--- What you have to do ---
Return all of the data verbatim, dropping any picture.

--- Source records ---
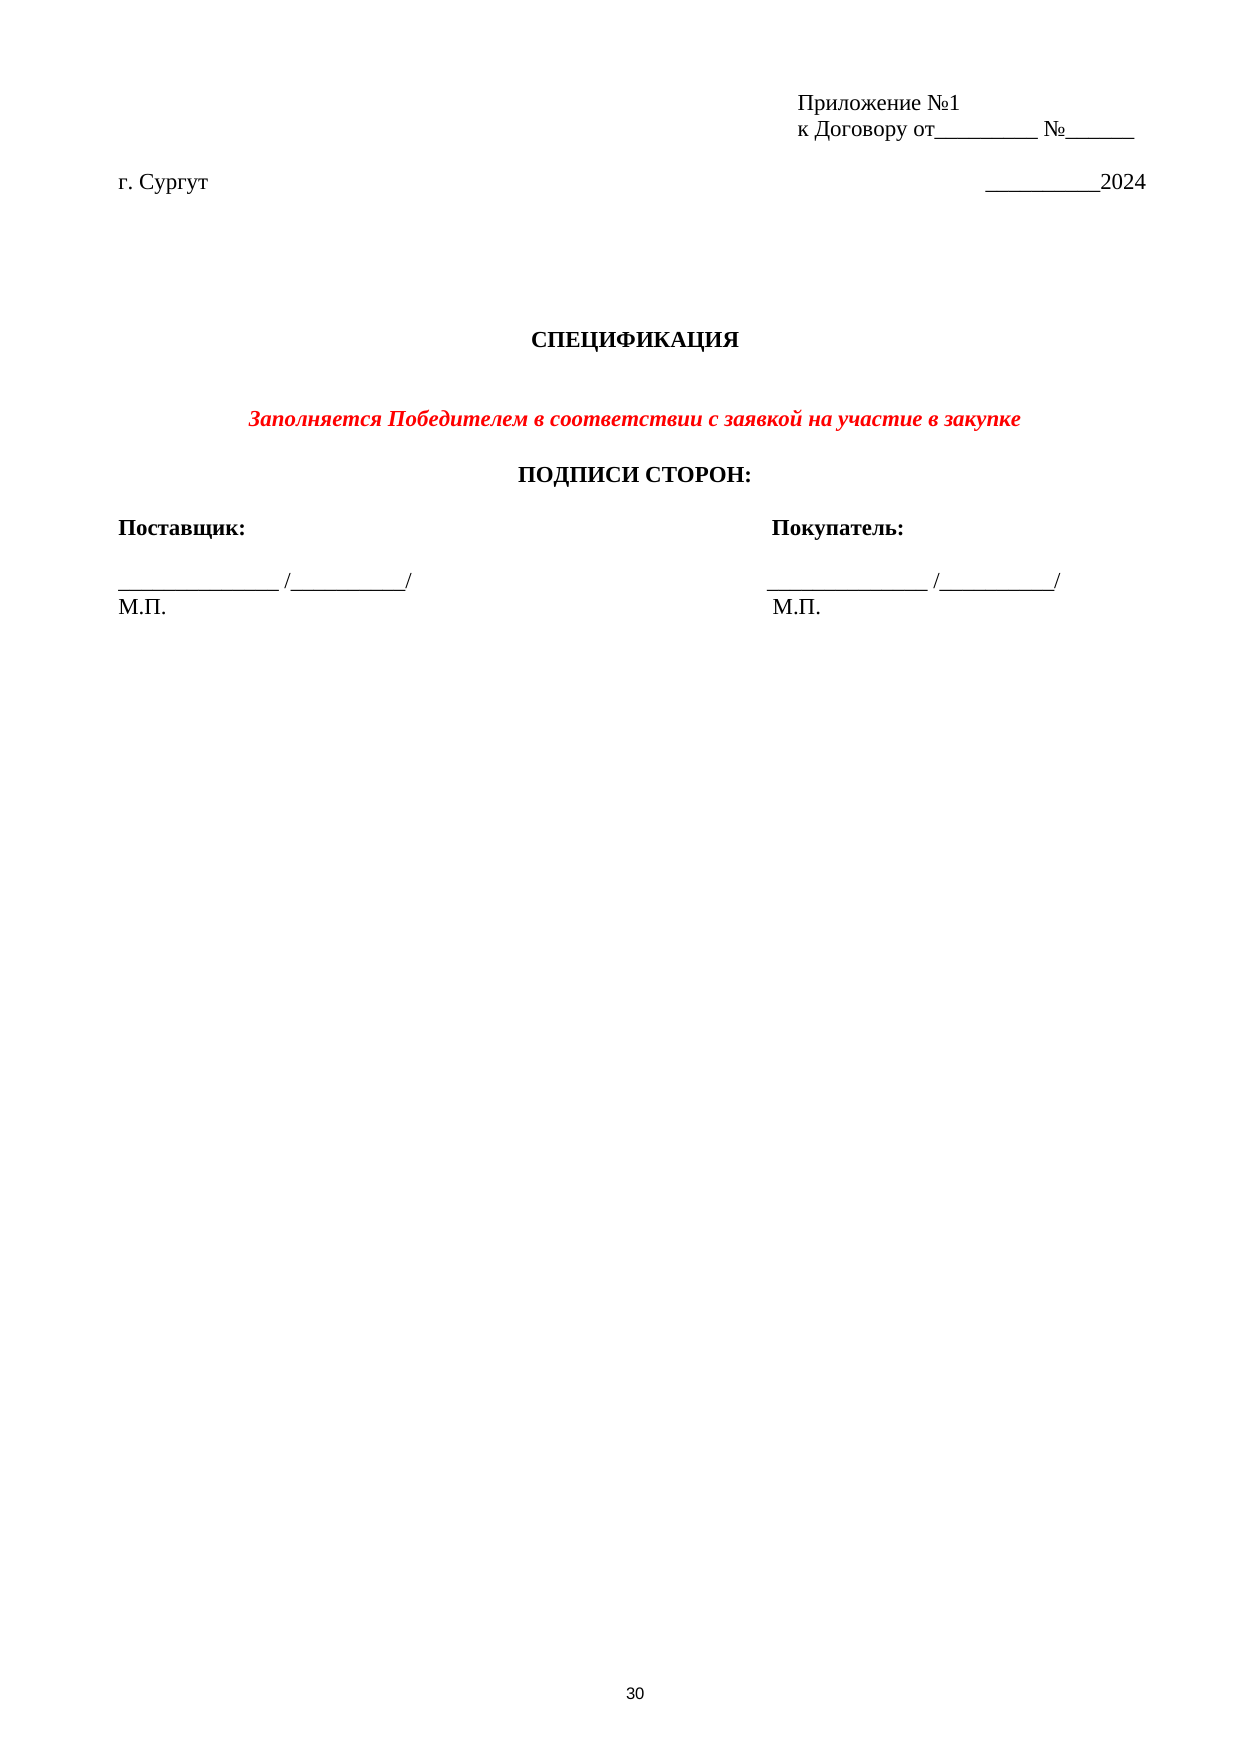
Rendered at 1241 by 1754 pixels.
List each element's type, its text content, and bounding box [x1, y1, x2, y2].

text ПОДПИСИ СТОРОН: [118, 461, 1152, 488]
text СПЕЦИФИКАЦИЯ [118, 326, 1152, 352]
text к Договору от_________ №______ [118, 115, 1152, 141]
text г. Сургут __________2024 [118, 168, 1152, 194]
text Поставщик: Покупатель: [118, 514, 1152, 540]
text ______________ /__________/ ______________ /__________/ [118, 567, 1152, 593]
text Приложение №1 [118, 89, 1152, 115]
text Заполняется Победителем в соответствии с заявкой на участие в закупке [118, 405, 1152, 431]
text М.П. М.П. [118, 593, 1152, 619]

--- Finished task ---
Rendered at 1241 by 1754 pixels.
List each element's type, its text content, and bounding box [x1, y1, x2, y2].

text ПОДПИСИ СТОРОН: [118, 461, 1152, 488]
text СПЕЦИФИКАЦИЯ [118, 326, 1152, 352]
text к Договору от_________ №______ [118, 115, 1152, 141]
text г. Сургут __________2024 [118, 168, 1152, 194]
text Поставщик: Покупатель: [118, 514, 1152, 540]
text ______________ /__________/ ______________ /__________/ [118, 567, 1152, 593]
text Приложение №1 [118, 89, 1152, 115]
text Заполняется Победителем в соответствии с заявкой на участие в закупке [118, 405, 1152, 431]
text М.П. М.П. [118, 593, 1152, 619]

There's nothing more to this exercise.